Trains, trucks, cars and conveyors make Great River Energy’s Coal Creek Station near Underwood, North Dakota, look like a giant model of perpetual motion.
Built in the late 1970s, the power plant is North Dakota’s largest. It consists of two units – both rated at 550 megawatts. Unit 1 began producing power in 1979 and Unit 2 in 1980. Together, they provide much of the electricity that is sold by Great River Energy to 28 electric distribution cooperatives that serve about two-thirds of the geographic area of Minnesota.
“The idea was to build a power plant adjacent to the lignite fields in North Dakota to supply electricity to Minnesota cooperatives,” said John Bauer, the director of North Dakota generation for Great River Energy.
The power travels more than 400 miles by direct current (DC) transmission lines from Coal Creek Station to a large substation just west of the Twin Cities. There, the power is converted from DC to alternating current (AC) where it travels to distribution cooperatives serving about 1.7 million people.
About 8 million tons of lignite coal comes from the Falkirk Mine, owned and operated by The Falkirk Mining Company, a subsidiary of North American Coal Corporation, every year. The coal is not only used to generate electricity, but also steam from the plant is sold to the neighboring Blue Flint Ethanol Plant, which is partially owned by Great River Energy.
“The ethanol plant is a low-cost producer since it doesn’t need its own boiler,” Bauer said. “In addition, Coal Creek Station can also supply water and share other services with Blue Flint making it one of the most cost-effective ethanol producers in the Upper Midwest.”
Fly ash collected in the electro-static precipitators at Coal Creek Station is hauled away by truck and train to ready-mix concrete companies in the Upper Midwest.
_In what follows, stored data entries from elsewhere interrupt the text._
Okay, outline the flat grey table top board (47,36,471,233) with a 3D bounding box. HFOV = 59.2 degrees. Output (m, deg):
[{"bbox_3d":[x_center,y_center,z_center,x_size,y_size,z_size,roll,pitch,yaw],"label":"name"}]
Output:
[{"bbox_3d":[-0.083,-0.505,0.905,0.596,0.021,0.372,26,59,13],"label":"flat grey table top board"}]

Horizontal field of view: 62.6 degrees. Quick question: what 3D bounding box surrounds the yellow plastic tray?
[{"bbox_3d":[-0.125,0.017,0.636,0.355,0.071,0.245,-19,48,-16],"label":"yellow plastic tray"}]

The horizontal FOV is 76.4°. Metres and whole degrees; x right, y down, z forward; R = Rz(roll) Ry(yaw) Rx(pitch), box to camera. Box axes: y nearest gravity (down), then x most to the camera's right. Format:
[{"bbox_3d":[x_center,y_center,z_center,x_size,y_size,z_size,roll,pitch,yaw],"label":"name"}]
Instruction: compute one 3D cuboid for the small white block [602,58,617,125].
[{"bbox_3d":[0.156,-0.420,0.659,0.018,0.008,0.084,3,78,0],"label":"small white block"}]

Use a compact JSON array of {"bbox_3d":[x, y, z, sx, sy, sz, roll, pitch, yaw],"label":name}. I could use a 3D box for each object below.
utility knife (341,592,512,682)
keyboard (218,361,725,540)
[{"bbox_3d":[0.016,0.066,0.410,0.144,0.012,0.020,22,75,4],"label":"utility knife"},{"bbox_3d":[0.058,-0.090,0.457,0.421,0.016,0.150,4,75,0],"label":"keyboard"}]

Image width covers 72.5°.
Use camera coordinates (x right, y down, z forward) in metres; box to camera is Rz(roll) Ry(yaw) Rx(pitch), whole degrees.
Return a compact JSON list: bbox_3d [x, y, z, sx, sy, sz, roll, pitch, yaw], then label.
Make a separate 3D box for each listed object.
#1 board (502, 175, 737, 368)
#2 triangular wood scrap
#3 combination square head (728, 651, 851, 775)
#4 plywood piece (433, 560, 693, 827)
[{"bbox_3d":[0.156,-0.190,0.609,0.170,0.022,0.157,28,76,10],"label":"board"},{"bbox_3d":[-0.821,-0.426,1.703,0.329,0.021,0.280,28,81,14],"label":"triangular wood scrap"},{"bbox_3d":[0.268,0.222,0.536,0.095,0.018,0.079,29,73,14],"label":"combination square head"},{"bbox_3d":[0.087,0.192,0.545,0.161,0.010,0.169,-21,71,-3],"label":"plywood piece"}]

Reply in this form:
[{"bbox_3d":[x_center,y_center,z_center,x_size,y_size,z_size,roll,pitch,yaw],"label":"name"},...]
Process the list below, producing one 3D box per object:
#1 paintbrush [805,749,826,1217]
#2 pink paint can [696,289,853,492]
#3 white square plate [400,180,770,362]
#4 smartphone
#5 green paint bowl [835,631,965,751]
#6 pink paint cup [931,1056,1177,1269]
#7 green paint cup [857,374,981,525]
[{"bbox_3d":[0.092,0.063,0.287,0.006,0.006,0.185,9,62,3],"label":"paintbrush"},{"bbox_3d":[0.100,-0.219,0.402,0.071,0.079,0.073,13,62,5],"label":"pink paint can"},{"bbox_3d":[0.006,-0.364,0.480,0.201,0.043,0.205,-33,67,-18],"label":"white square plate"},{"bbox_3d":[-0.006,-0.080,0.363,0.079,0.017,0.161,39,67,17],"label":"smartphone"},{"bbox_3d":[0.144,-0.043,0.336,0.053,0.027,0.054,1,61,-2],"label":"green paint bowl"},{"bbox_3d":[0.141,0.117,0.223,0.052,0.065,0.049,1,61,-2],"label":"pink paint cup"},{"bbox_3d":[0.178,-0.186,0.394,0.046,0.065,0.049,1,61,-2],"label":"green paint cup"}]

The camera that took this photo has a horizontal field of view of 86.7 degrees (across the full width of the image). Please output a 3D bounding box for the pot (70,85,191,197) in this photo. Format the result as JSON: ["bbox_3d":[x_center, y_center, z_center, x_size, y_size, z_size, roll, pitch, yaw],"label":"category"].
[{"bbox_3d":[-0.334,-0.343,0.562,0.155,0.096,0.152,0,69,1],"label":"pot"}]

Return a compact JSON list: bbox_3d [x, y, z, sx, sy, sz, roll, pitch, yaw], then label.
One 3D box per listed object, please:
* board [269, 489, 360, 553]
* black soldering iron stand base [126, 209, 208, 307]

The fly ash is a replacement for Portland cement and is in demand throughout the region because it makes the concrete more flowable, stronger and easier to finish.
The fly ash has another benefit. It reduces the need to make cement which saves on costs and the environment.
“Every ton of fly ash we sell reduces the amount of carbon dioxide produced because a kiln is not being fired up to make the cement,” Bauer said. He noted that Coal Creek Station sells practically all the fly ash it produces.
Trains not only haul away fly ash, they also haul away coal that has been beneficiated through Great River Energy’s patented DryFiningTM process. By using waste heat, the coal is dried, which increases its BTU value. Some of the dried coal is hauled by covered train cars from the Coal Creek Station to the Spiritwood Station east of Jamestown.
Trains can also be found hauling corn to the ethanol plant and hauling away ethanol, which is blended with gasoline for transportation fuel. The Blue Flint Ethanol plant is located just east of the power plant and has been operating for the past 10 years.
With all this activity, Coal Creek Station is one of the most efficient plants in North Dakota and one of the cleanest. Bauer says that reducing emissions from the power plant has been a continuous process improvement for the employees at the plant.
When originally built, the desulfurization system could scrub 60 percent of the unit’s flue gas. Through upgrades, that percentage has now climbed to allow scrubbing of more than 90 percent. In addition, the plant has also reduced its nitrous oxides and mercury emissions – keeping the plant well within its permitted limits.
Bauer attributes the success of the plant to an employee culture that empowers workers to constantly look for new ways to be more efficient and cleaner.
“As we transition to a younger work force, we see few bumps in the road,” Bauer said. “The newer employees have a lot of energy and our culture gives them the ownership required to constantly be looking for ways to do things better.”